Such splines are uniquely determined by their values on the integers. In other words, if s(x) is in \(\mathcal{S}_{k}\) for some k and s(n) = 0 for n = 0, ±1, ±2,  , then s(x) = 0 for all x.

Every spline s(x) in \(\mathcal{S}_{k}\) enjoys the representation

$$\displaystyle{ s(x) =\sum _{ n=-\infty }^{\infty }c_{ n}L_{k}(x - n) }$$
(30)

where c n = s(n) and L k (x) is the fundamental cardinal spline of order 2k that enjoys exponential decay as x → ± and satisfies

$$\displaystyle{ L_{k}(n) = \left \{\begin{array}{@{}l@{\quad }l@{}} 1\quad &\mbox{ when $n = 0$}\\ 0\quad &\mbox{ when $n = \pm 1,\pm 2,\ldots \;$.} \end{array} \right. }$$
(31)

The spline defined by the sampling series (30) is said to interpolate the sequence of values {c n }. For convenient reference, we use the notation s k ({c n }, x) to denote it.

It has been known for some time that for certain classes of function f(z) in E π

$$\displaystyle{\lim _{k\rightarrow \infty }s_{k}(\{f(n)\},x) = f(x)\quad \mbox{ for all real $x$.}}$$

In particular,

$$\displaystyle{ \lim _{k\rightarrow \infty }L_{k}(x) = \frac{\sin \pi x} {\pi x} }$$
(32)

Schoenberg’s cardinal spline summability method [61, Definition 2, p. 106] is a natural consequence of these results and the exponential decay of L k (x).

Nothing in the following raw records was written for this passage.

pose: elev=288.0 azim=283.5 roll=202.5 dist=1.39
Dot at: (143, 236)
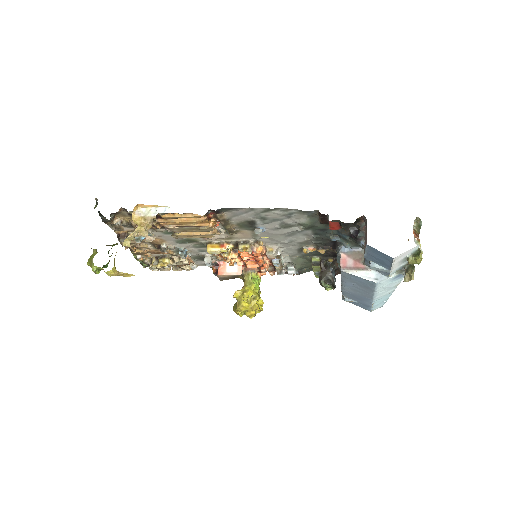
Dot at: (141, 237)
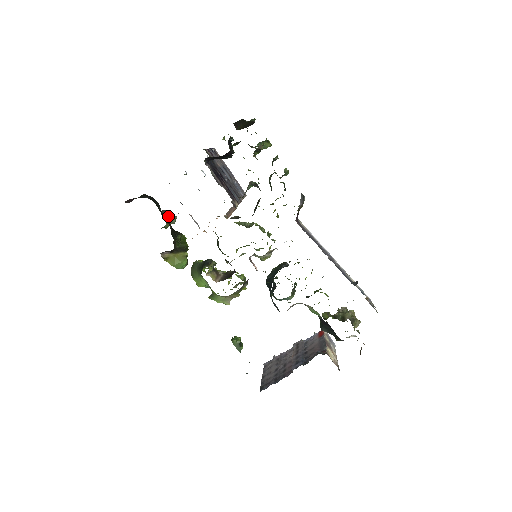
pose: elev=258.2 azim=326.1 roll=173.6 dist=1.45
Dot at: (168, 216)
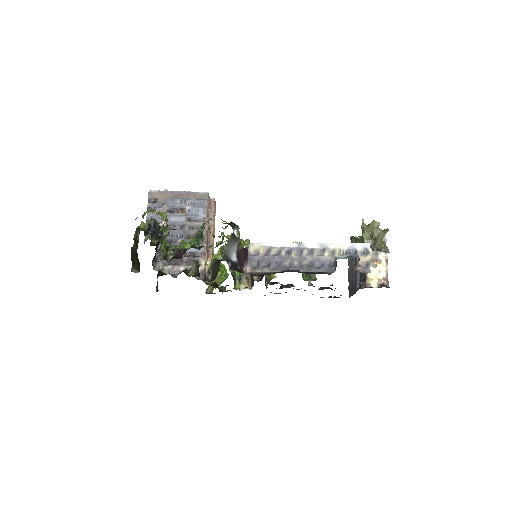
Dot at: occluded
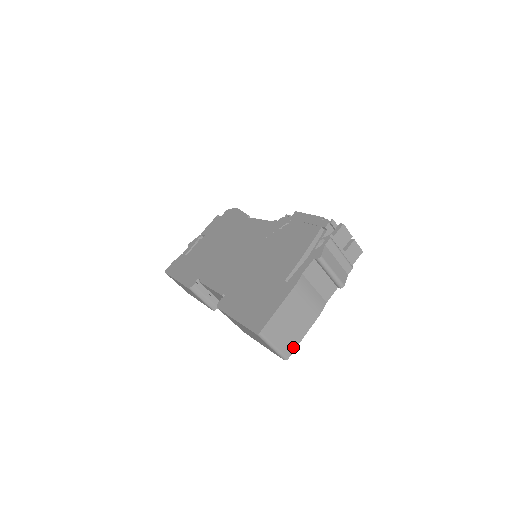
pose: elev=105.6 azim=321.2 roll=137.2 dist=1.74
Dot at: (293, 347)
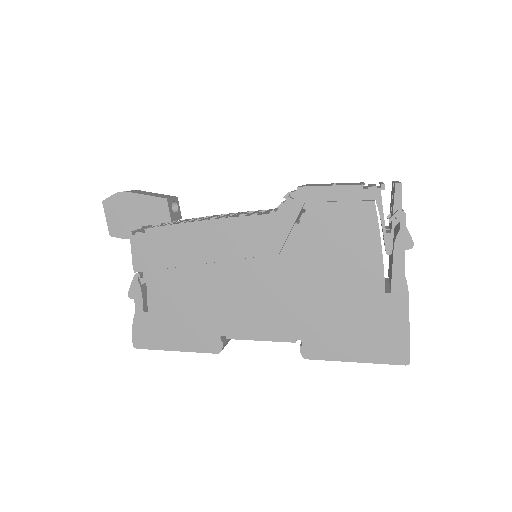
Dot at: occluded
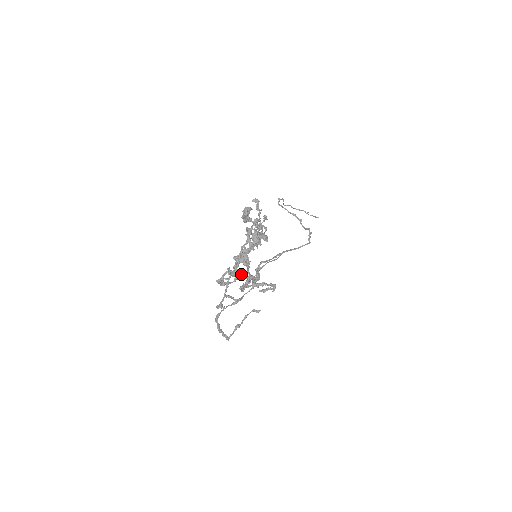
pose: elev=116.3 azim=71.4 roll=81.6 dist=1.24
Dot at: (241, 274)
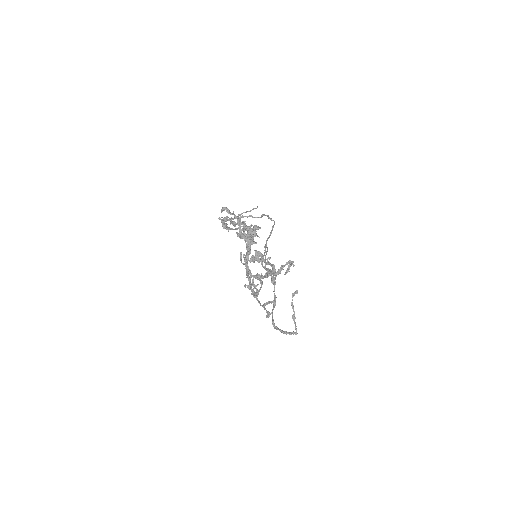
Dot at: occluded
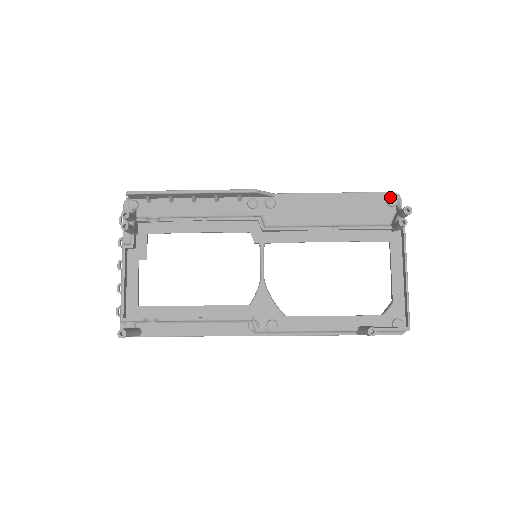
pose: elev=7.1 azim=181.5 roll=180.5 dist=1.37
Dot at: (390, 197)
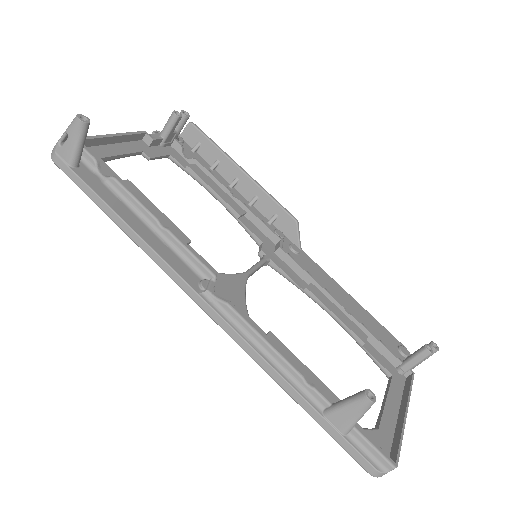
Dot at: (403, 346)
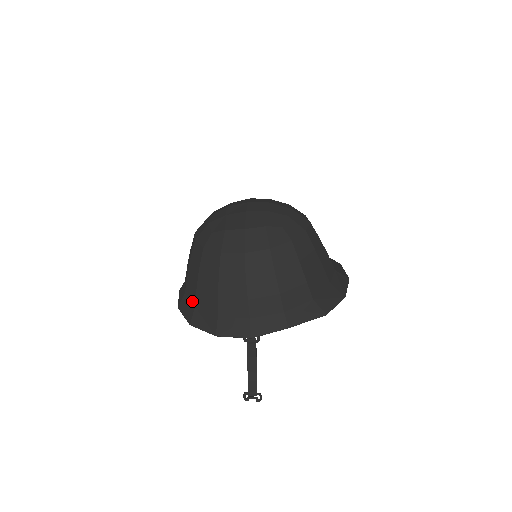
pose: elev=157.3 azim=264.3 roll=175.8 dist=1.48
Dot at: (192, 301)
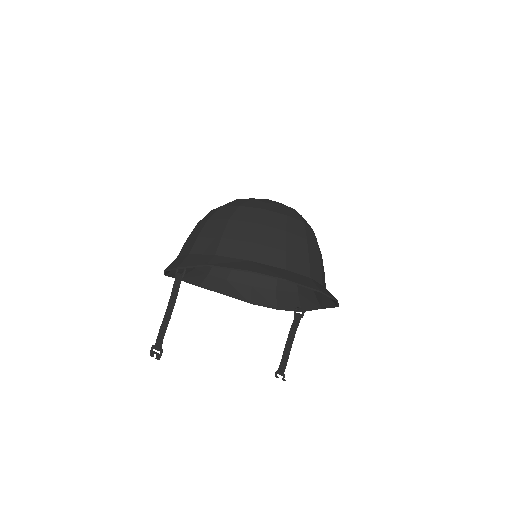
Dot at: occluded
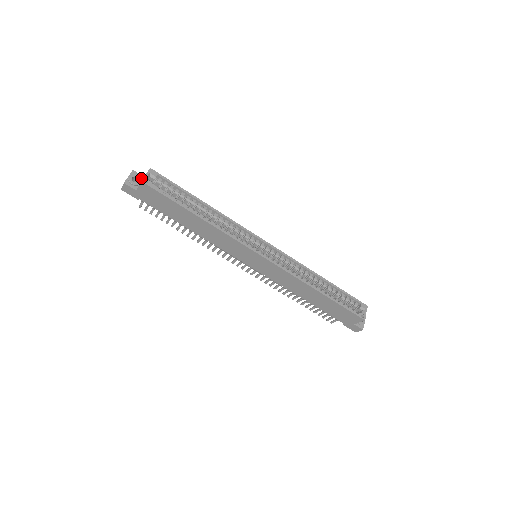
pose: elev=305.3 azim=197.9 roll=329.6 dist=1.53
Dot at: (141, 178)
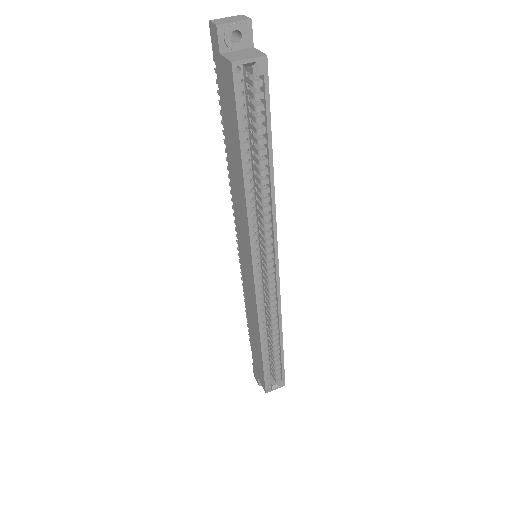
Dot at: (248, 43)
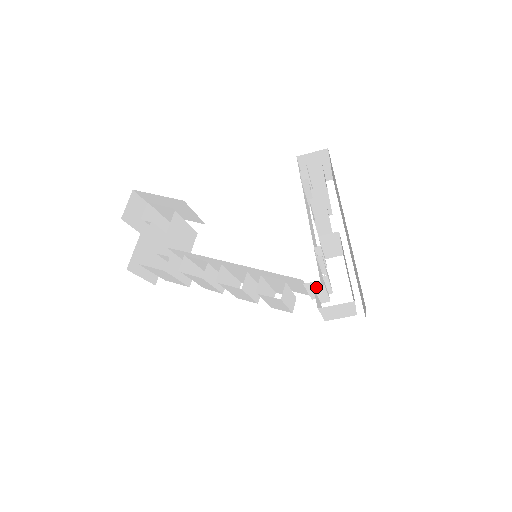
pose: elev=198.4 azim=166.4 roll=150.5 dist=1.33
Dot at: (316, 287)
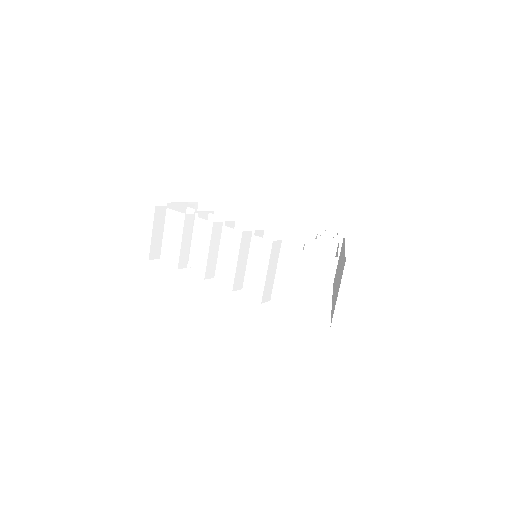
Dot at: (307, 246)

However the question of regularity has been settled only recently.

4.2 Regularity and More

The proof of regularity of the spline summability method consists of re-expressing (30) as

$$\displaystyle{ s_{k}(\{c_{n}\},x) =\sum _{ n=-\infty }^{\infty }c_{ n}\frac{\sin \pi x} {\pi x}Q_{k}(x) }$$
(33)

where for each k, k = 1, 2,  , the function Q k (x) is defined by the formula

$$\displaystyle{ Q_{k}(x) = \frac{\pi xL_{k}(x)} {\sin \pi x} \,, }$$
(34)

and showing that, the family \(\{\phi _{\alpha }(x):\,\alpha \in \mathcal{I}\}\) with \(\mathcal{I} = 1,1/2,1/3,\ldots \;\), α = 1∕k, and ϕ α (x) = Q k (x) satisfies the hypothesis of Theorem 1.

Theorem 13.

The function Q k (x) is well defined by (34) and if ϕ α (x) = Q k (x) with α = 1∕k then the family \(\{\phi _{\alpha }(x):\,\alpha \in \mathcal{I}\}\) with \(\mathcal{I} = 1,1/2,1/3,\ldots \;\) enjoys properties (22)- (27). Furthermore,

$$\displaystyle{ Q_{k}(0) = 1\,, }$$
(35)

there are positive constants, A k and a k , independent of x such that

$$\displaystyle{ \vert Q_{k}(x)\vert \leq A_{k}e^{-a_{k}\vert x\vert }\,, }$$
(36)
$$\displaystyle{ \sup _{x\in \mathbb{R}}\vert Q_{k}\prime(x)\vert \leq \frac{C} {k} \,, }$$
(37)

and

$$\displaystyle{ \sup _{x}\sum _{-\infty }^{\infty }\vert Q_{ k}(x - n)\vert ^{2} \leq C\,k\;. }$$
(38)

The constants C are independent of k.

In view of (33) the following regularity result for Schoenberg’s spline summability method is a corollary of Theorems 12 and 13.

Theorem 14.

Suppose f(z) is a convergent cardinal sine series. Then

$$\displaystyle{\lim _{k\rightarrow \infty }s_{k}(\{f(n)\},x) = f(x)\quad \mathit{\mbox{ uniformly on compact subsets of $\mathbb{R}$. }}}$$

The additional properties (35)– (38) give rise to further convergence results. For example, the exponential decay (36) implies that s k ({c n }, x) is well defined for any sequence of samples {c n } of no greater than polynomial growth for every k and leads to the following:

Theorem 15.

If f(z) is in E σ for some σ < π then

$$\displaystyle{\lim _{k\rightarrow \infty }s_{k}(\{f(n)\},x) = f(x)\quad \mathit{\mbox{ uniformly on compact subsets of $\mathbb{R}$. }}}$$

4.3 Generalizations

Sampling series that are in some sense analogous to (30) can be associated with various so-called shift invariant subspaces with one generator. These are spaces of functions s(x) of the form

$$\displaystyle{s(x) =\sum _{ n=-\infty }^{\infty }a_{ n}g(x - n)\;.}$$

Roughly speaking, these are spaces that consist of linear combinations of integer shifts of one function, that may be viewed as the generator; in the case that the generator is g(x), we denote and refer to the corresponding space as V (g).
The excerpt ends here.